Beecheshmoroo
If you took a pair of tweezers
to your brows, your mother might not hesitate to tell you looked
like a whore
August 8, 2005
iranian.com
You cannot find a pair of bushy eyebrows anymore. They have gone the way of virgins,
that is to say, they are now the stuff of Persian fairytales
Still, I cannot seem to stop thinking about them and why they
have left us. Eyebrows have enjoyed a special place in the history
of our people. Iranians are apt to speak rapturously of a woman’s “cheshm-o-abroo.” In
describing a beautiful woman, we do not speak of her eyes alone,
but of her eyes and her eyebrows, as if they were of a piece. Their
role in supporting the beauty of a woman’s face is not merely
incidental. Eyebrows are in fact crucial.
Look at any of the Persian miniatures. Study the maidens carefully
as they recline against cushions and pour wine into the mouths
of their lovers. You will see that their eyebrows are etched with
the same meticulous care that the artist has lavished on their
lips and their bosoms.
Sadly, there is no corresponding appreciation of eyebrows in
American culture.
I learned this very early on. When I was in fifth grade a new
girl from Iran came to my class. Her name was Maryam and her eyebrows
met in the middle of her forehead. There was therefore a faint
resemblance between us, and after her arrival I could never look
at my eyebrows the same way again.
Maryam always wore her hair pulled back in ponytail, a style
that only accentuated the majestic sweep of her eyebrows. She also
had a habit of beginning every sentence with a high-pitched “I
theeenk” and cupping her hands under her dimpled chin as
she did this. She was a sweet girl; the accent and the eyebrows
were her only offenses. But several times a day she would be bullied
into saying “I theeenk” over and over until her black
eyes welled with tears. “Hey, listen to unibrow,” someone
would shout, and the class would be overtaken by a riot of laughter.

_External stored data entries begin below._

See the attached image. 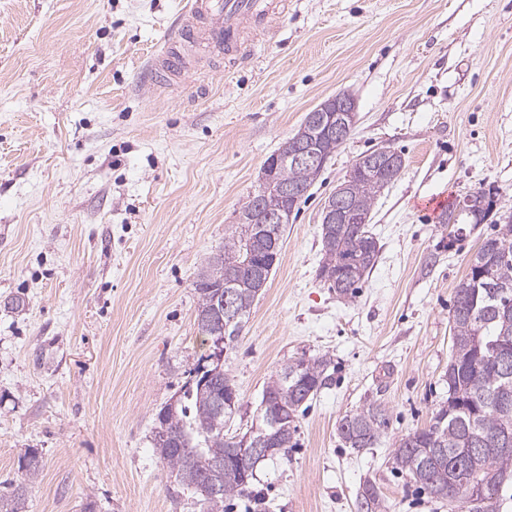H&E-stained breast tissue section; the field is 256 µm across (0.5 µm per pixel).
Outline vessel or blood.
<instances>
[{
	"label": "vessel or blood",
	"instance_id": "1",
	"mask_svg": "<svg viewBox=\"0 0 512 512\" xmlns=\"http://www.w3.org/2000/svg\"><path fill=\"white\" fill-rule=\"evenodd\" d=\"M282 11L280 0H187L164 51L147 68L149 82L179 78L197 49L218 56L233 46L239 56L250 54L256 39L275 34Z\"/></svg>",
	"mask_w": 512,
	"mask_h": 512
}]
</instances>
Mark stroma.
<instances>
[{"instance_id":"stroma-1","label":"stroma","mask_w":512,"mask_h":512,"mask_svg":"<svg viewBox=\"0 0 512 512\" xmlns=\"http://www.w3.org/2000/svg\"><path fill=\"white\" fill-rule=\"evenodd\" d=\"M183 2L0 0V494L32 449L42 469L26 512H203L151 444L203 352L196 274L266 159L346 92L355 129L224 354L236 429L288 359L327 355L336 383L228 512H356L367 479L386 512H448L391 450L447 400L455 290L512 221V0H287L252 58L206 57L174 84L143 85ZM383 145L404 168L374 203L381 250L346 301L316 277L322 208ZM489 188L496 207L455 242L439 212L413 205ZM375 400L390 418L379 443L345 447L338 420Z\"/></svg>"}]
</instances>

Let’s say that, like Maryam, you went through something
like this and were tempted to pick up a pair of tweezers. You might
as well have emerged from the bathroom with a banner across your
chest declaring, “I am a slut.” Interestingly enough,
in Iran such details of a woman’s appearance had become a
matter of political protest. You could signal your opposition to
the regime just by plucking your brows, wearing makeup, coloring
your hair. In America, eyebrow grooming among Iranian girls enjoyed
no such cachet. If your mother was anything like mine, she was
bent on keeping you in the medieval period so far as your eyebrows
and your virginity were concerned.
Ah, virginity. Isn’t this what it was all about? Why else
the intense, relentless preoccupation with appearance? Of course
traditionally a girl’s eyebrows were first plucked on her
wedding night -- just like, you guessed it, the “flower” of
her chastity.
In America the Persian fairytales faded, but the cult of virginity
survived. Yet it seems to me that to preserve one’s virginity
in point of fact was in the end perhaps less important than to
preserve the impression of virginity. If you took a pair of tweezers
to your brows, your mother might not hesitate to tell you looked
like a whore, which you would know to translate as a girl no man
would ever choose as his wife.
Though my mother’s wrath would have been far more unsettling
to me than any future I could then imagine as an unmarried woman,
I didn’t dare take my chances. My eyebrows remained unruly
for years.
As we all know, appearances can be very deceiving. Just look
at what those maidens in the miniatures have been up to all along.